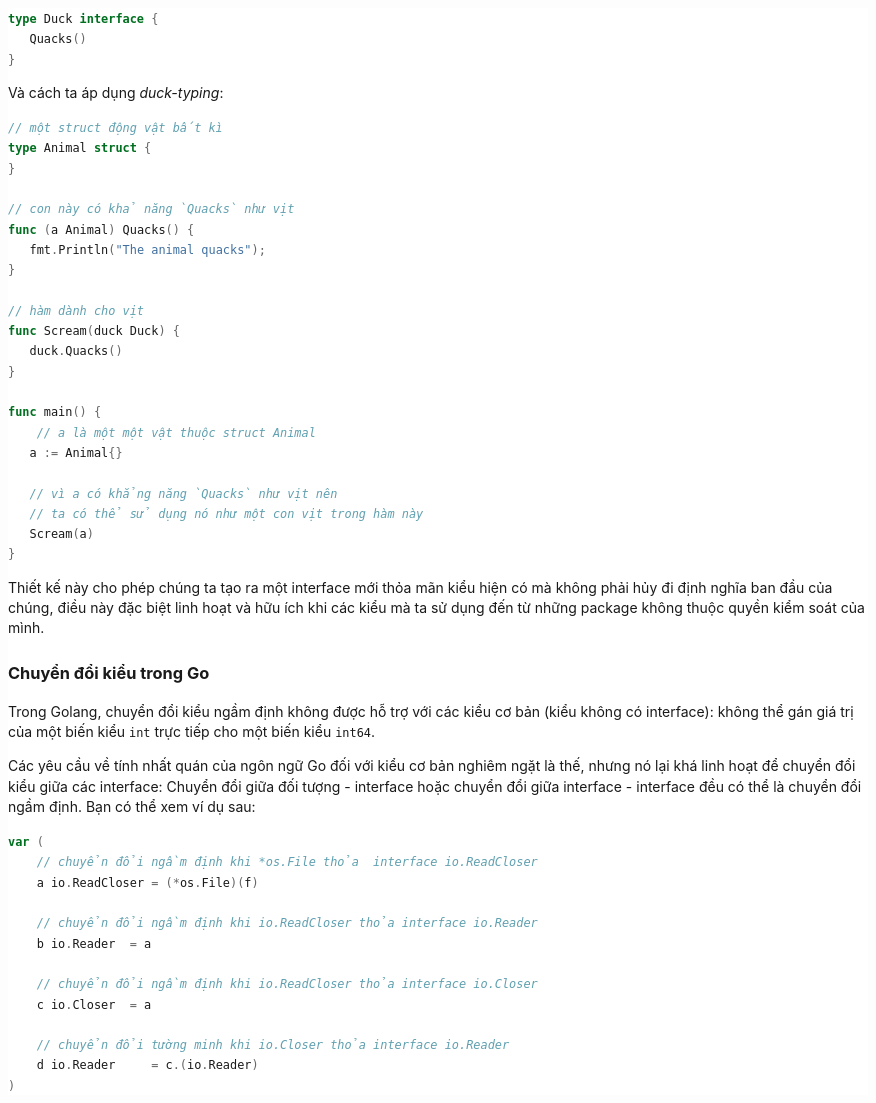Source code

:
 ```go
type Duck interface {
   Quacks()
}
```

Và cách ta áp dụng *duck-typing*:

```go
// một struct động vật bất kì
type Animal struct {
}

// con này có khả năng `Quacks` như vịt
func (a Animal) Quacks() {
   fmt.Println("The animal quacks");
}

// hàm dành cho vịt
func Scream(duck Duck) {
   duck.Quacks()
}

func main() {
    // a là một một vật thuộc struct Animal
   a := Animal{}

   // vì a có khẳng năng `Quacks` như vịt nên
   // ta có thể sử dụng nó như một con vịt trong hàm này
   Scream(a)
}
```

Thiết kế này cho phép chúng ta tạo ra một interface mới thỏa mãn kiểu hiện có mà không phải  hủy đi định nghĩa ban đầu của chúng, điều này đặc biệt linh hoạt và hữu ích khi các kiểu mà ta sử dụng đến từ những package không thuộc quyền kiểm soát của mình.

### Chuyển đổi kiểu trong Go

Trong Golang, chuyển đổi kiểu ngầm định không được hỗ trợ với các kiểu cơ bản (kiểu không có interface): không thể gán giá trị  của một biến kiểu `int` trực tiếp cho một biến  kiểu `int64`.

Các yêu cầu về tính nhất quán của ngôn ngữ Go đối với kiểu cơ bản nghiêm ngặt là thế, nhưng nó lại khá linh hoạt để chuyển đổi kiểu giữa các interface: Chuyển đổi giữa đối tượng - interface hoặc chuyển đổi giữa interface - interface đều có thể là chuyển đổi ngầm định. Bạn có thể xem ví dụ sau:

```go
var (
    // chuyển đổi ngầm định khi *os.File thỏa  interface io.ReadCloser
    a io.ReadCloser = (*os.File)(f)

    // chuyển đổi ngầm định khi io.ReadCloser thỏa interface io.Reader
    b io.Reader  = a

    // chuyển đổi ngầm định khi io.ReadCloser thỏa interface io.Closer
    c io.Closer  = a

    // chuyển đổi tường minh khi io.Closer thỏa interface io.Reader
    d io.Reader     = c.(io.Reader)
)
```
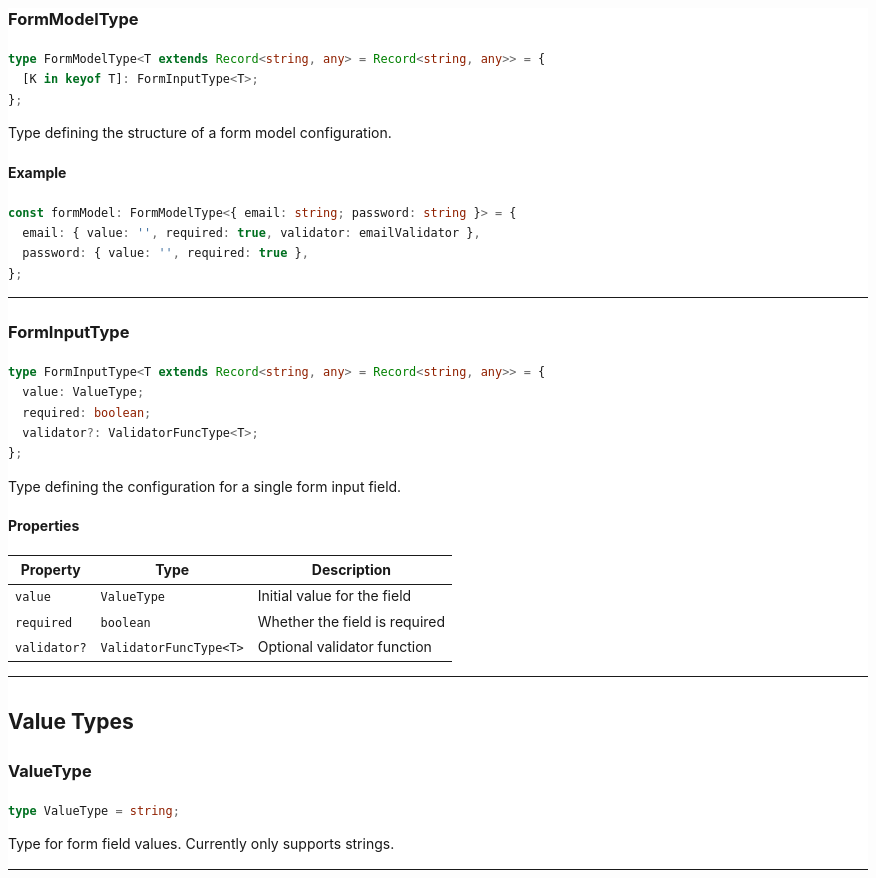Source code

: 
### FormModelType

```typescript
type FormModelType<T extends Record<string, any> = Record<string, any>> = {
  [K in keyof T]: FormInputType<T>;
};
```

Type defining the structure of a form model configuration.

#### Example

```typescript
const formModel: FormModelType<{ email: string; password: string }> = {
  email: { value: '', required: true, validator: emailValidator },
  password: { value: '', required: true },
};
```

---

### FormInputType

```typescript
type FormInputType<T extends Record<string, any> = Record<string, any>> = {
  value: ValueType;
  required: boolean;
  validator?: ValidatorFuncType<T>;
};
```

Type defining the configuration for a single form input field.

#### Properties

| Property     | Type                   | Description                   |
| ------------ | ---------------------- | ----------------------------- |
| `value`      | `ValueType`            | Initial value for the field   |
| `required`   | `boolean`              | Whether the field is required |
| `validator?` | `ValidatorFuncType<T>` | Optional validator function   |

---

## Value Types

### ValueType

```typescript
type ValueType = string;
```

Type for form field values. Currently only supports strings.

---

  [K in keyof T]: ErrorType;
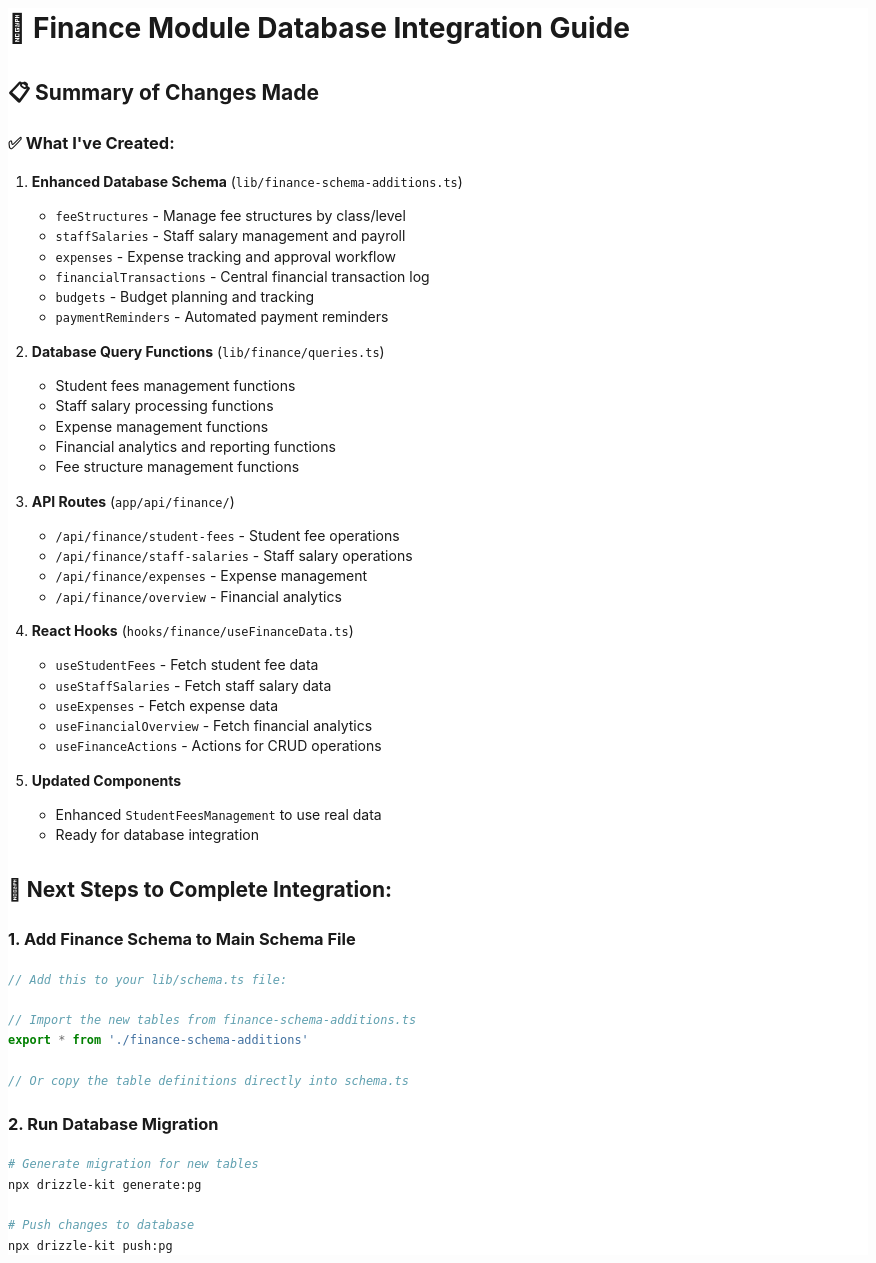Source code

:# 🏦 Finance Module Database Integration Guide

## 📋 Summary of Changes Made

### ✅ What I've Created:

1. **Enhanced Database Schema** (`lib/finance-schema-additions.ts`)
   - `feeStructures` - Manage fee structures by class/level
   - `staffSalaries` - Staff salary management and payroll
   - `expenses` - Expense tracking and approval workflow
   - `financialTransactions` - Central financial transaction log
   - `budgets` - Budget planning and tracking
   - `paymentReminders` - Automated payment reminders

2. **Database Query Functions** (`lib/finance/queries.ts`)
   - Student fees management functions
   - Staff salary processing functions
   - Expense management functions
   - Financial analytics and reporting functions
   - Fee structure management functions

3. **API Routes** (`app/api/finance/`)
   - `/api/finance/student-fees` - Student fee operations
   - `/api/finance/staff-salaries` - Staff salary operations
   - `/api/finance/expenses` - Expense management
   - `/api/finance/overview` - Financial analytics

4. **React Hooks** (`hooks/finance/useFinanceData.ts`)
   - `useStudentFees` - Fetch student fee data
   - `useStaffSalaries` - Fetch staff salary data
   - `useExpenses` - Fetch expense data
   - `useFinancialOverview` - Fetch financial analytics
   - `useFinanceActions` - Actions for CRUD operations

5. **Updated Components**
   - Enhanced `StudentFeesManagement` to use real data
   - Ready for database integration

## 🚀 Next Steps to Complete Integration:

### 1. Add Finance Schema to Main Schema File
```typescript
// Add this to your lib/schema.ts file:

// Import the new tables from finance-schema-additions.ts
export * from './finance-schema-additions'

// Or copy the table definitions directly into schema.ts
```

### 2. Run Database Migration
```bash
# Generate migration for new tables
npx drizzle-kit generate:pg

# Push changes to database
npx drizzle-kit push:pg
```
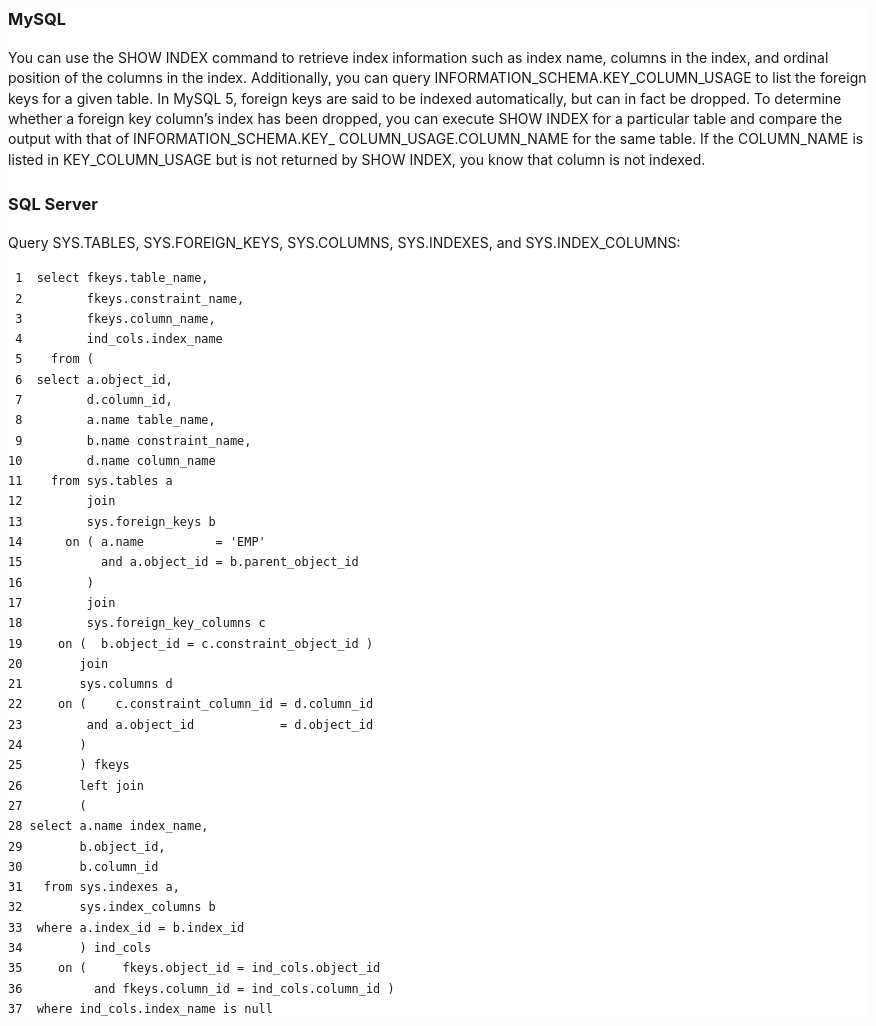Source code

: ### MySQL

[]()You can use the SHOW INDEX command to retrieve index information such as index name, columns in the index, and ordinal position of the columns in the index. Additionally, you can query INFORMATION\_SCHEMA.KEY\_COLUMN\_USAGE to list the foreign keys for a given table. In MySQL 5, foreign keys are said to be indexed automatically, but can in fact be dropped. To determine whether a foreign key column’s index has been dropped, you can execute SHOW INDEX for a particular table and compare the output with that of INFORMATION\_SCHEMA.KEY_ COLUMN\_USAGE.COLUMN\_NAME for the same table. If the COLUMN\_NAME is listed in KEY\_COLUMN\_USAGE but is not returned by SHOW INDEX, you know that column is not indexed.

### SQL Server

Query SYS.TABLES, SYS.FOREIGN\_KEYS, SYS.COLUMNS, SYS.INDEXES, and SYS.INDEX\_COLUMNS:

```
 1  select fkeys.table_name,
 2         fkeys.constraint_name,
 3         fkeys.column_name,
 4         ind_cols.index_name
 5    from (
 6  select a.object_id,
 7         d.column_id,
 8         a.name table_name,
 9         b.name constraint_name,
10         d.name column_name
11    from sys.tables a
12         join
13         sys.foreign_keys b
14      on ( a.name          = 'EMP'
15           and a.object_id = b.parent_object_id
16         )
17         join
18         sys.foreign_key_columns c
19     on (  b.object_id = c.constraint_object_id )
20        join
21        sys.columns d
22     on (    c.constraint_column_id = d.column_id
23         and a.object_id            = d.object_id
24        )
25        ) fkeys
26        left join
27        (
28 select a.name index_name,
29        b.object_id,
30        b.column_id
31   from sys.indexes a,
32        sys.index_columns b
33  where a.index_id = b.index_id
34        ) ind_cols
35     on (     fkeys.object_id = ind_cols.object_id
36          and fkeys.column_id = ind_cols.column_id )
37  where ind_cols.index_name is null
```
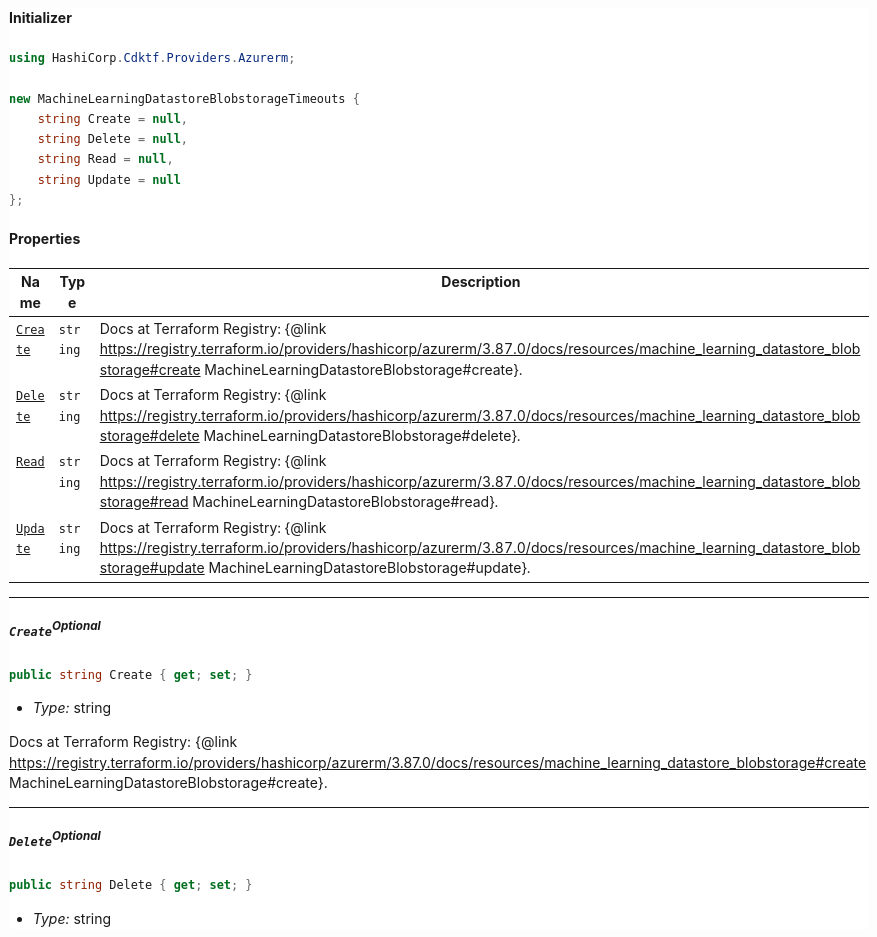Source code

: #### Initializer <a name="Initializer" id="@cdktf/provider-azurerm.machineLearningDatastoreBlobstorage.MachineLearningDatastoreBlobstorageTimeouts.Initializer"></a>

```csharp
using HashiCorp.Cdktf.Providers.Azurerm;

new MachineLearningDatastoreBlobstorageTimeouts {
    string Create = null,
    string Delete = null,
    string Read = null,
    string Update = null
};
```

#### Properties <a name="Properties" id="Properties"></a>

| **Name** | **Type** | **Description** |
| --- | --- | --- |
| <code><a href="#@cdktf/provider-azurerm.machineLearningDatastoreBlobstorage.MachineLearningDatastoreBlobstorageTimeouts.property.create">Create</a></code> | <code>string</code> | Docs at Terraform Registry: {@link https://registry.terraform.io/providers/hashicorp/azurerm/3.87.0/docs/resources/machine_learning_datastore_blobstorage#create MachineLearningDatastoreBlobstorage#create}. |
| <code><a href="#@cdktf/provider-azurerm.machineLearningDatastoreBlobstorage.MachineLearningDatastoreBlobstorageTimeouts.property.delete">Delete</a></code> | <code>string</code> | Docs at Terraform Registry: {@link https://registry.terraform.io/providers/hashicorp/azurerm/3.87.0/docs/resources/machine_learning_datastore_blobstorage#delete MachineLearningDatastoreBlobstorage#delete}. |
| <code><a href="#@cdktf/provider-azurerm.machineLearningDatastoreBlobstorage.MachineLearningDatastoreBlobstorageTimeouts.property.read">Read</a></code> | <code>string</code> | Docs at Terraform Registry: {@link https://registry.terraform.io/providers/hashicorp/azurerm/3.87.0/docs/resources/machine_learning_datastore_blobstorage#read MachineLearningDatastoreBlobstorage#read}. |
| <code><a href="#@cdktf/provider-azurerm.machineLearningDatastoreBlobstorage.MachineLearningDatastoreBlobstorageTimeouts.property.update">Update</a></code> | <code>string</code> | Docs at Terraform Registry: {@link https://registry.terraform.io/providers/hashicorp/azurerm/3.87.0/docs/resources/machine_learning_datastore_blobstorage#update MachineLearningDatastoreBlobstorage#update}. |

---

##### `Create`<sup>Optional</sup> <a name="Create" id="@cdktf/provider-azurerm.machineLearningDatastoreBlobstorage.MachineLearningDatastoreBlobstorageTimeouts.property.create"></a>

```csharp
public string Create { get; set; }
```

- *Type:* string

Docs at Terraform Registry: {@link https://registry.terraform.io/providers/hashicorp/azurerm/3.87.0/docs/resources/machine_learning_datastore_blobstorage#create MachineLearningDatastoreBlobstorage#create}.

---

##### `Delete`<sup>Optional</sup> <a name="Delete" id="@cdktf/provider-azurerm.machineLearningDatastoreBlobstorage.MachineLearningDatastoreBlobstorageTimeouts.property.delete"></a>

```csharp
public string Delete { get; set; }
```

- *Type:* string
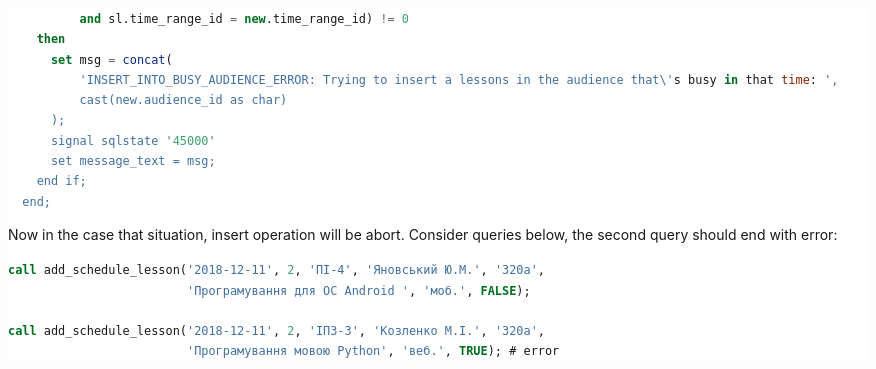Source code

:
 ```sql
          and sl.time_range_id = new.time_range_id) != 0
    then
      set msg = concat(
          'INSERT_INTO_BUSY_AUDIENCE_ERROR: Trying to insert a lessons in the audience that\'s busy in that time: ',
          cast(new.audience_id as char)
      );
      signal sqlstate '45000'
      set message_text = msg;
    end if;
  end;
```

Now in the case that situation, insert operation will be abort.
Consider queries below, the second query should end with error:
```sql
call add_schedule_lesson('2018-12-11', 2, 'ПІ-4', 'Яновський Ю.М.', '320a',
                         'Програмування для ОС Android ', 'моб.', FALSE);

call add_schedule_lesson('2018-12-11', 2, 'ІПЗ-3', 'Козленко М.І.', '320a',
                         'Програмування мовою Python', 'веб.', TRUE); # error
```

▬▬▬

** What is expected **
What is needed is a verbatim copy of every line in the records above from the one containing "staff salary data" down to the one containing "use real data", both included, and nothing more.

** Answer space **
   - `useStaffSalaries` - Fetch staff salary data
   - `useExpenses` - Fetch expense data
   - `useFinancialOverview` - Fetch financial analytics
   - `useFinanceActions` - Actions for CRUD operations

5. **Updated Components**
   - Enhanced `StudentFeesManagement` to use real data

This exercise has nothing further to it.